* GOAL OF THE EXERCISE *
For this exercise, write out the whole listing below exactly, omitting its images.

* DATA PROVIDED *
• • • • • • •

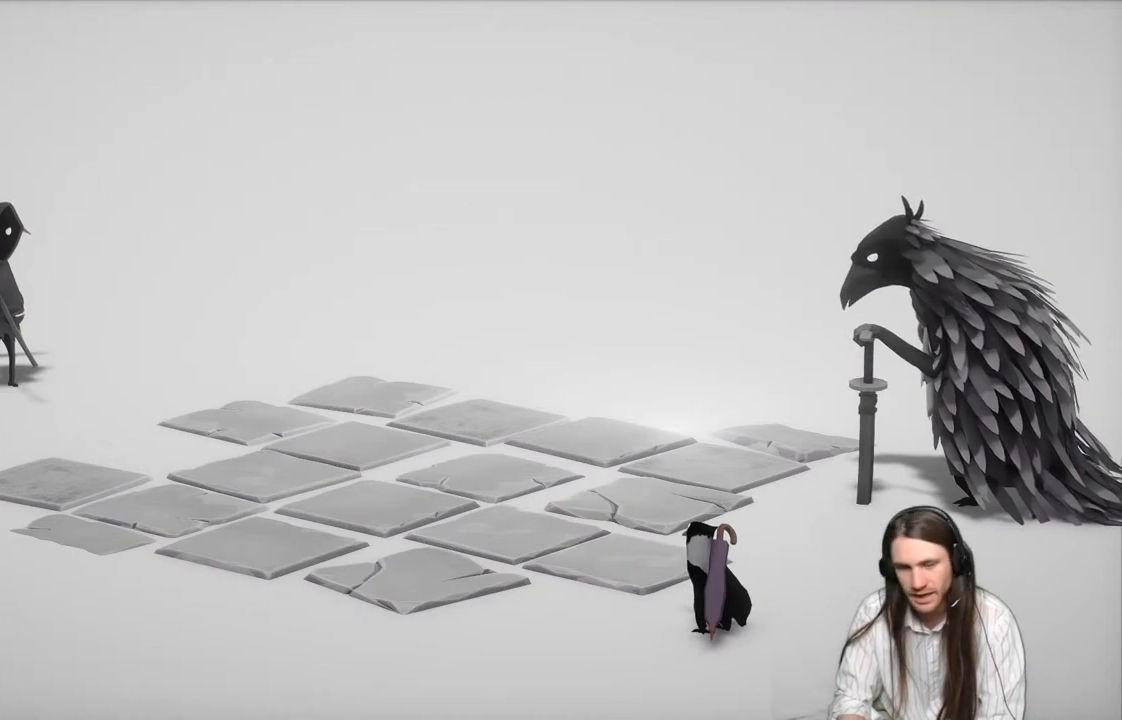
{"buttons": [], "left_stick": "center", "right_stick": "center", "events": []}
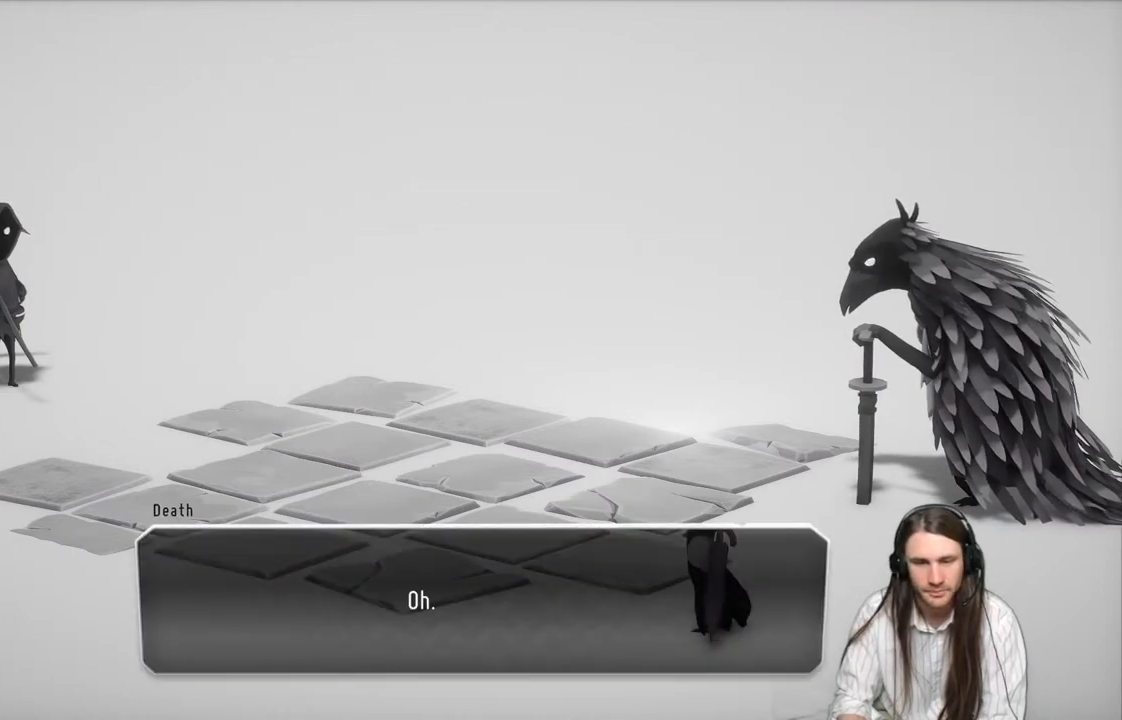
{"buttons": [], "left_stick": "center", "right_stick": "center", "events": []}
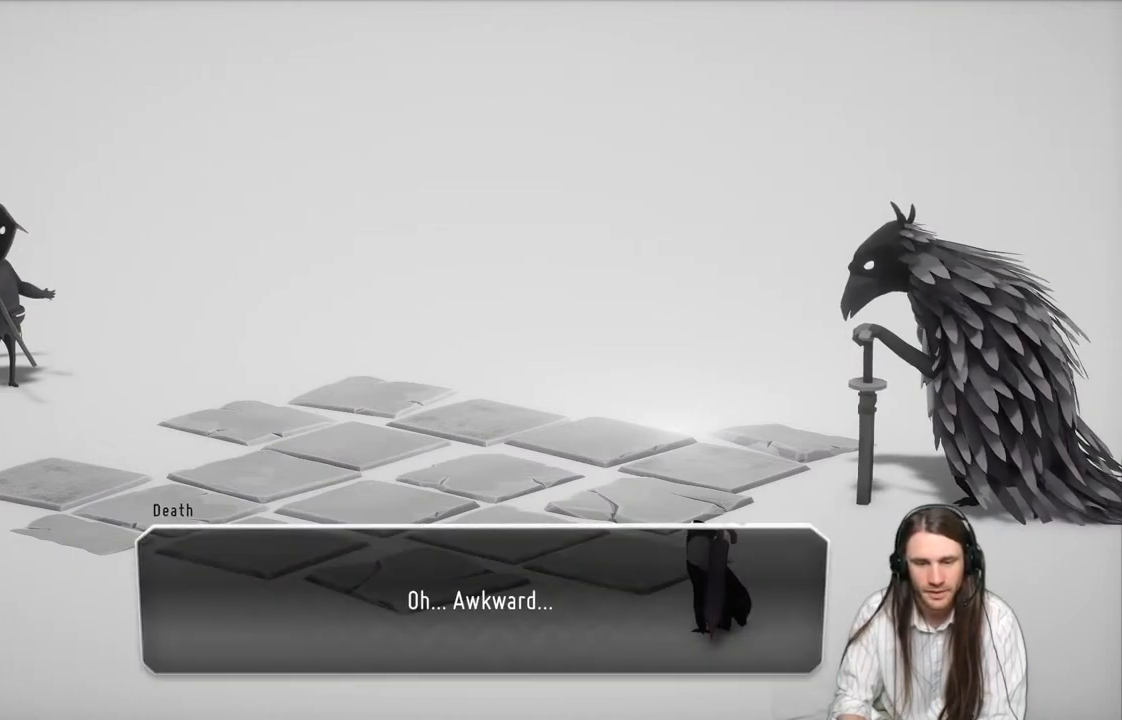
{"buttons": [], "left_stick": "center", "right_stick": "center", "events": []}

• • • • • • •

* ANSWER TO THIS TASK *
{"buttons": [], "left_stick": "center", "right_stick": "center", "events": []}
{"buttons": [], "left_stick": "center", "right_stick": "center", "events": []}
{"buttons": [], "left_stick": "center", "right_stick": "center", "events": []}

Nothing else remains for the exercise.